When to Resume Full Activities After an Acute Myocardial Infarction

Abstract & Commentary

By Harold L. Karpman, MD, FACC, FACP, Clinical Professor of Medicine, UCLA School of Medicine. Dr. Karpman reports no financial relationship to this field of study.

This article originally appeared in the May 2006 issue of Internal Medicine Alert. It was reviewed by the physician editor, Stephen Brunton, MD, and peer reviewed by Gerald Roberts, MD. Dr. Brunton is Clinical Professor at the University of California, Irvine. He is a consultant for Sanofi-Aventis and Ortho-McNeil. Dr. Roberts is Clinical Professor of Medicine at Albert Einstein College of Medicine. He reports no financial relationship relevant to this field of study.

Synopsis: A return to full normal activities, including work at 2 weeks, after AMI appears to be safe in patients who are stratified to a low-risk group. This should have significant medical and socioeconomic implications.

Source: Kovoor P, et al. Return to Full Normal Activities Including Work at Two Weeks after Acute Myocardial Infarction. Am J Cardiol. 2006;97:952-958.

The modern era of cardiology is a constantly moving target. With respect to when patients who have suffered an acute myocardial infarction (AMI) should return to full activities and work, it is important to note the classic pathology study involving 72 patients published in 19391 by one of the giants of cardiology, Dr. Paul Dudley White. His detailed, critical, pathologic work revealed that small infarcts were almost completely healed after 5 weeks and larger infarcts were completely healed after 2 months. As a result of this study, the founders of modern cardiology, such as Dr. Samuel Levine and even Dr. White, would keep their patients in bed for as long as 3 to 4 weeks before mobilization and discharge from the hospital. Of course, in the era of reperfusion therapy, management of patients with an AMI has changed dramatically and patients are now frequently discharged from the hospital within 3 days and usually return to work well within 6 weeks after the acute cardiac injury.2-4

Kovoor and colleagues from the University of Sydney in Australia, randomized 72 patients to return to normal activities at 2 weeks after an AMI and 70 other patients, who were treated with standard cardiac rehabilitation, were returned to normal activities at 6 weeks after an AMI. There were no deaths or episodes of congestive heart failure in either group and, in addition, there were no significant differences in the incidence of reinfarction, revascularization, left ventricular function, lipid levels, body mass index, smoking, or the results of exercise testing at 6 months after the AMI. They concluded that a return to full normal activities including work at 2 weeks after an AMI appeared to be safe in patients who were stratified to a low-risk group.


Returning to work as soon as possible after an AMI is critically important to patients in any occupation but especially to patients who are self-employed. Multiple, previously published studies have assessed return-to-work time after an AMI. From 1982 through 1984, the median time of return to work was 51 days to 2.27 months after an uncomplicated AMI.3,5 In 1988, Topol and his group2 reported that 86% of the patients in his early discharge group returned to work in approximately 41 days, whereas the vast majority of the patients in the conventional discharge group returned to work in 57 days. The randomized, controlled trial by Kovoor et al demonstrated that patients who were determined to be at low risk for future cardiac events after an AMI could return safely to full normal activities in only 2 weeks after the acute event, and that the accelerated return to normal activities did not increase the reinfarction rate, the need for revascularization, and did not negatively affect left ventricular function. It also should be noted that the lack of formal cardiac rehabilitation in the accelerated return to normal activities group made no difference in risk factors or exercise test performance at 6 months compared with patients who underwent formal cardiac rehabilitation activities.

It is now quite clear that appropriate risk stratification after an AMI can identify patients who are at low risk for future cardiac events.
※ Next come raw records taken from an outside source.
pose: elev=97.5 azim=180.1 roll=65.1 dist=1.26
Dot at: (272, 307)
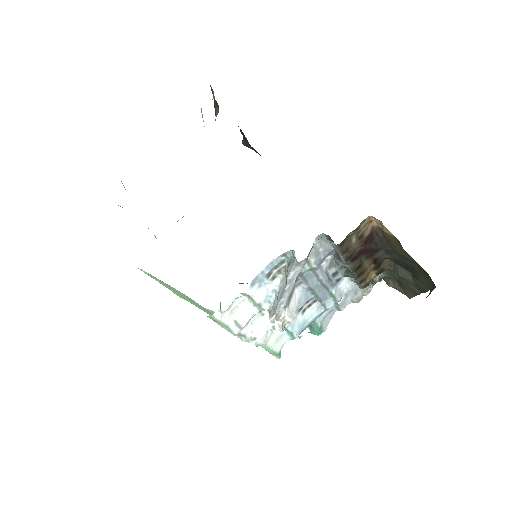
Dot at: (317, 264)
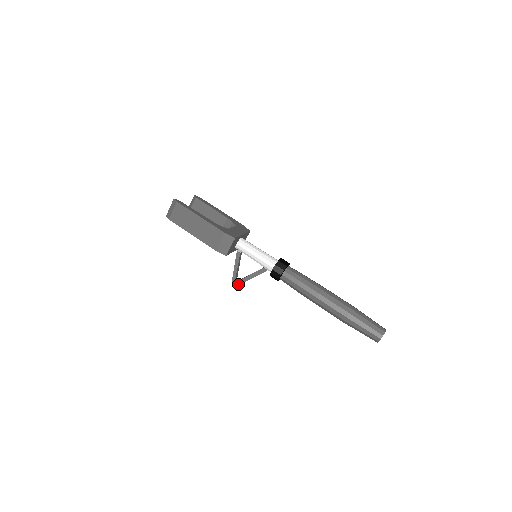
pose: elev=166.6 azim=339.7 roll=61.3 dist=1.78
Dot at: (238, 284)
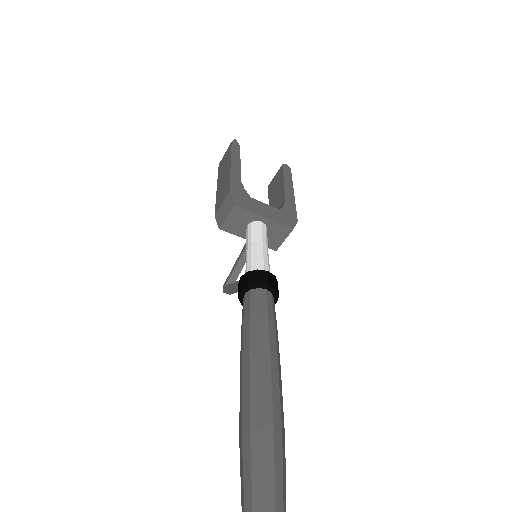
Dot at: (225, 289)
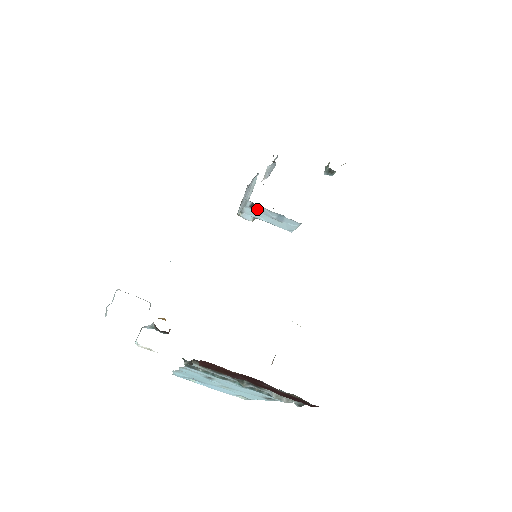
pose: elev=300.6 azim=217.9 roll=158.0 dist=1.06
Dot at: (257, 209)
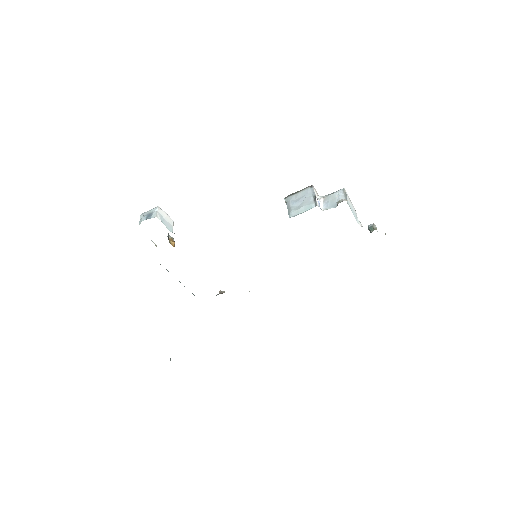
Dot at: occluded
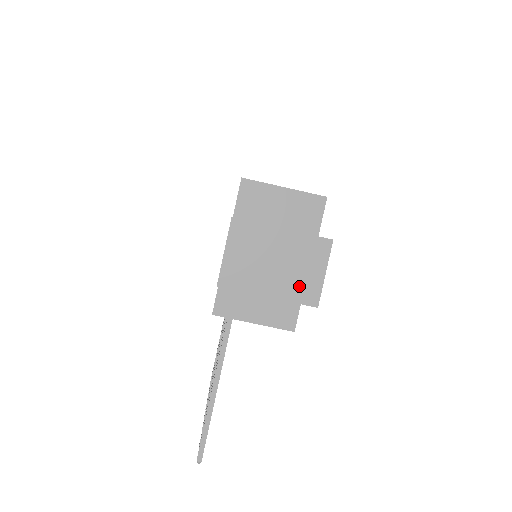
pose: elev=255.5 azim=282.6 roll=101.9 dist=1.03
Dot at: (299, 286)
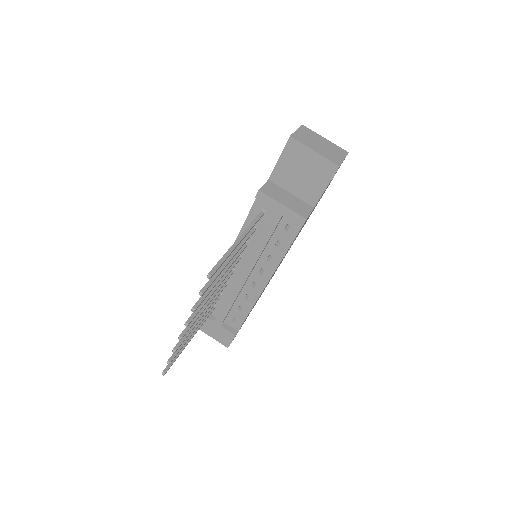
Dot at: (331, 156)
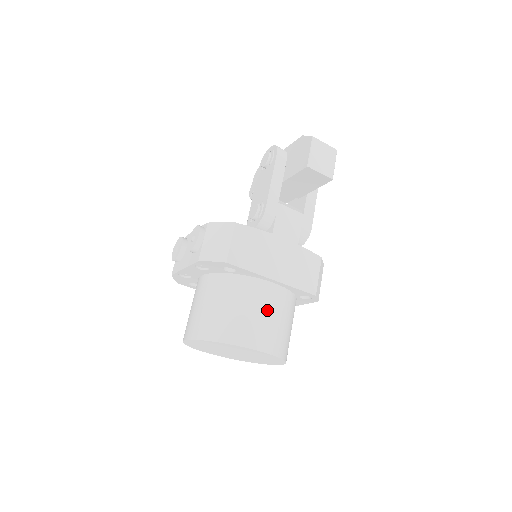
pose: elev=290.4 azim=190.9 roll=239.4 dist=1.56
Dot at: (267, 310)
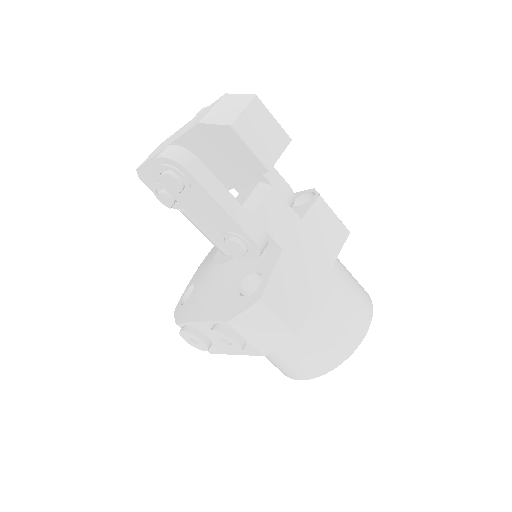
Dot at: (341, 301)
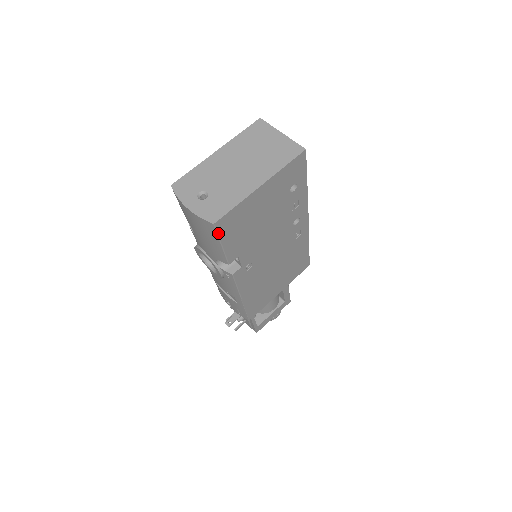
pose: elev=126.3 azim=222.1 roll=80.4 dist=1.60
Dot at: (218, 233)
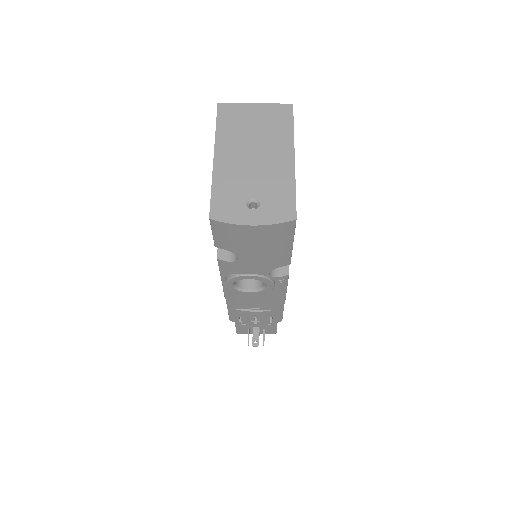
Dot at: (294, 229)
Larger prospective clinical trials are certainly needed. However, it would appear that it is quite safe to consider returning low-risk post AMI patients to full normal activities including work as early as only two weeks after the acute myocardial injury.


1. Mallory G, et al. The Speed of Healing of Myocardial Infarction: A Study of the Pathologic Anatomy in 72 Cases. Am Heart J. 1939;18:647-671.

2. Topol EJ, et al. A Randomized Controlled Trial of Hospital Discharge Three Days after Myocardial Infarction in the Era of Reperfusion. N Engl J Med. 1988;318:1083-1088.

3. Picard MH, et al. Cost-Benefit Analysis of Early Return to Work after Uncomplicated Acute Myocardial Infarction. Am J Cardiol. 1989;63:1308-1314.

4. Dennis C, et al. Early Return to Work after Uncomplicated Myocardial Infarction. Results of a Randomized Trial. JAMA. 1988;260:214-220.

5. Mulcahy R, et al. The Long-Term Work Record of Postinfarction Patients Subjected to an Informal Rehabilitation and Secondary Prevention Programme. Eur Heart J. 1988;9:84-88.